START Task material
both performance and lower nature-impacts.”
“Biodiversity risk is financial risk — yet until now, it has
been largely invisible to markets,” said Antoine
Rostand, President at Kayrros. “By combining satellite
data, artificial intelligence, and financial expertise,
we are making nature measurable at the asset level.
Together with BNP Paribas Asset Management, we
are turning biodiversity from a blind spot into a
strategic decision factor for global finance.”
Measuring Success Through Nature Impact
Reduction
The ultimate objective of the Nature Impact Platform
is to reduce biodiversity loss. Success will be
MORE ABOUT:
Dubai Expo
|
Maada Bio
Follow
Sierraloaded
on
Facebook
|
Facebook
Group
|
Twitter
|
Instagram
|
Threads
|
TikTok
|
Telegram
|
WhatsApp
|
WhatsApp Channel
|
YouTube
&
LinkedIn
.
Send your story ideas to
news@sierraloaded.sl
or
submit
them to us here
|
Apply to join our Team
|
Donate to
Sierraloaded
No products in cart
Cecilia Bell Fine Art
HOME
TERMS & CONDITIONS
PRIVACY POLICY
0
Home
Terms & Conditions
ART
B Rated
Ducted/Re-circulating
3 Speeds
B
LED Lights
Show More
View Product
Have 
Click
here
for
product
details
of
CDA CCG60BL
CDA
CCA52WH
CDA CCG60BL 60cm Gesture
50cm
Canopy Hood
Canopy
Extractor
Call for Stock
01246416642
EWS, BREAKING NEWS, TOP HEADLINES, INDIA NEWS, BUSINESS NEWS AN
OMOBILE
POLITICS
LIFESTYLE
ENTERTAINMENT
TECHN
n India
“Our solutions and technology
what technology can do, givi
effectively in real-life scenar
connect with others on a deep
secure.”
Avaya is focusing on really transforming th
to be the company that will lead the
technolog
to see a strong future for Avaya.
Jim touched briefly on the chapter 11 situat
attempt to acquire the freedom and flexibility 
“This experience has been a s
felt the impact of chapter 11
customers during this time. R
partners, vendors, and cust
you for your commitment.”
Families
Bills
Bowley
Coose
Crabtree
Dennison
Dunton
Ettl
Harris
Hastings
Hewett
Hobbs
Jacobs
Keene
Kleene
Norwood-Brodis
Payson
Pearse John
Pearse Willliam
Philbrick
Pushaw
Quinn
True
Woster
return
END Task material
## Exercise aim
List each line in the records that contains the word "Success".

## Your response
Measuring Success Through Nature Impact
is to reduce biodiversity loss. Success will be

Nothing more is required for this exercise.